Doch unsere Verbannung beschränkt sich ja nicht nur auf Moderiesen. Denn auch in der Desingerwelt kommen wir kaum bis gar nicht vor. Initiativen wie 11 Honoré oder einige talentierte Plus Size DesignerInnen nehmen sich Menschen mit größeren Größen zwar an, doch die Allgemeinheit ignoriert uns beständig.
Die Aktivistin Virgie Tovar hat diesbezüglich schon vor einiger Zeit einen interessanten Artikel für das Forbes Magazine geschrieben. Ein Zitat daraus:
“…very few, if any, stores carry their plus-sized merchandise in-store. There’s clearly a plethora of us out here, especially in a major city, so (stop with) that ‘there’s not enough of a demand’ (line). Traditional retailers just don’t want fat girls to be seen in their stores.”
-Karianne, New York**
Den Artikel verlinke ich unten, lesenswert.
https://www.instagram.com/p/B5voA9Yh991/
Die fehlenden Vorbilder
Doch hören wir auf „nur“ von Mode zu sprechen.
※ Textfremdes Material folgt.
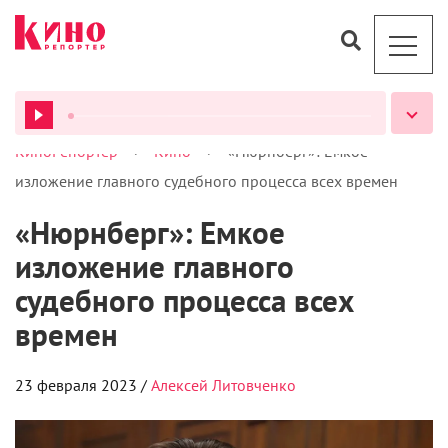
>
>
КиноРепортер
Кино
«Нюрнберг»: Емкое
ВСЕ ПОДКАСТЫ
изложение главного судебного процесса всех времен
«Нюрнберг»: Емкое
изложение главного
судебного процесса всех
времен
23 февраля 2023 /
Алексей Литовченко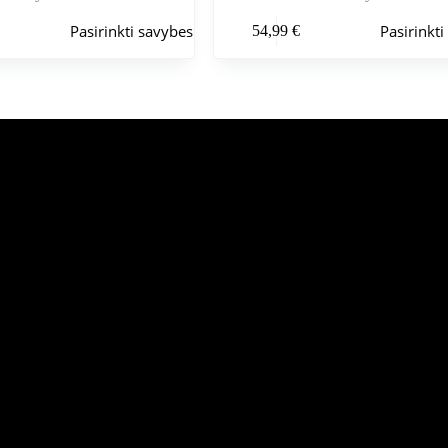
Šis
Pasirinkti savybes
Pasirinkt
54,99
€
produktas
turi
kelis
variantus.
Variantus
galite
pasirinkti
gaminio
puslapyje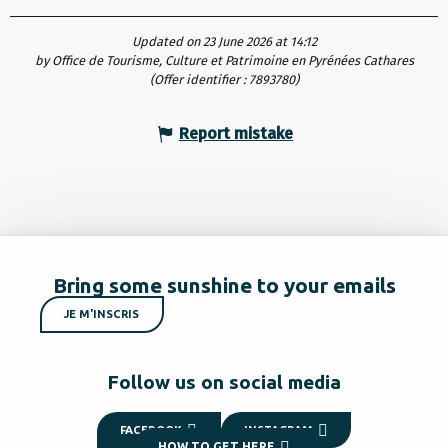
Updated on 23 June 2026 at 14:12
by Office de Tourisme, Culture et Patrimoine en Pyrénées Cathares
(Offer identifier :
7893780
)
Report mistake
Bring some sunshine to your emails
JE M'INSCRIS
Follow us on social media
FACEBOOK
INSTAGRAM
HOW TO GET HERE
Denn es geht nicht nur darum, dass Plus Sizes aus dem öffentlichen positiven Diskurs verschwinden, wenn es um Kleidung geht. Wie ich weiter oben schon kurz erwähnt habe, geht es doch eigentlich um viel mehr.
Oft frage ich mich, wo die dicken Vorbilder sind? Wo sind unsere Role Models? Ja, online gibt es immer mehr wunderbare Menschen, die sich für Plus Sizes, Körpervielfalt stark machen. Doch das überträgt sich nur langsam oder gar nicht auch in die breitere (no pun intended) Öffentlichkeit. Ich meine damit, dass es weder in Printmedien, noch im Fernsehen oder auf Kinoleinwänden ausreichend Vorbilder für uns gibt.
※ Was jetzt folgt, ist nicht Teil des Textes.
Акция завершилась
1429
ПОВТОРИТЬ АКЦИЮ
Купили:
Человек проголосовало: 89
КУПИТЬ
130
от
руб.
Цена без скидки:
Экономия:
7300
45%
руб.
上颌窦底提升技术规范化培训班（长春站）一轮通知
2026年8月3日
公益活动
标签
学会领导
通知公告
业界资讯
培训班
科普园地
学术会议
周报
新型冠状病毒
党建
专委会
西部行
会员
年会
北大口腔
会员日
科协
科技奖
Menschen die uns zeigen, dass wir unsere Grenzen auch austesten können. Dass wir reisen können, Abenteuer erleben. Uns nicht immer fragen müssen, ob wir unangenehm auffallen, ob wir in der Öffentlichkeit essen dürfen. Wo bitte ist der dicke Star, der / die genüsslich in ihren Burger beißt? Powerd by whatever fast food chain in the world..;). Das ist jetzt nur ein Beispiel. Doch, warum nicht?!
Wo sind die dicken romantischen Filmheldinnen, die auf Pferden in den Sonnenuntergang reiten. Angeschmachtet von dem Liebhaber / der Liebhaberin. Wo ist die dicke Ärztin die Werbung für den Medizinberuf macht? Wo ist die dicke Richterin, die Karriere macht? Die Beispiele sind schier endlos.
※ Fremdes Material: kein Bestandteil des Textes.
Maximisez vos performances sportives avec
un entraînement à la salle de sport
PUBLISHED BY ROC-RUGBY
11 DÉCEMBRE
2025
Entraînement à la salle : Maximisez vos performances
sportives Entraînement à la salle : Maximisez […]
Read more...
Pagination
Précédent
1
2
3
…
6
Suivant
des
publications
Denn es gibt dicke Menschen in der Öffentlichkeit. Wir gehen einkaufen, verreisen, kaufen Möbel oder auch Autos. Wieso versteckt man uns, oder macht es vielen von uns so schwer den öffentlichen Raum einzunehmen der uns zusteht?
Es geht nicht nur um Mode, es geht um ein Gefühl, um Wertigkeit, um Verständnis, um Ansprache, um Akzeptanz und Gleichberechtigung. Mode ist hier ein kleiner Teil der wichtigen Öffentlichkeit. Es gibt so viel mehr. Zeit, dass das nicht nur uns klar wird!!!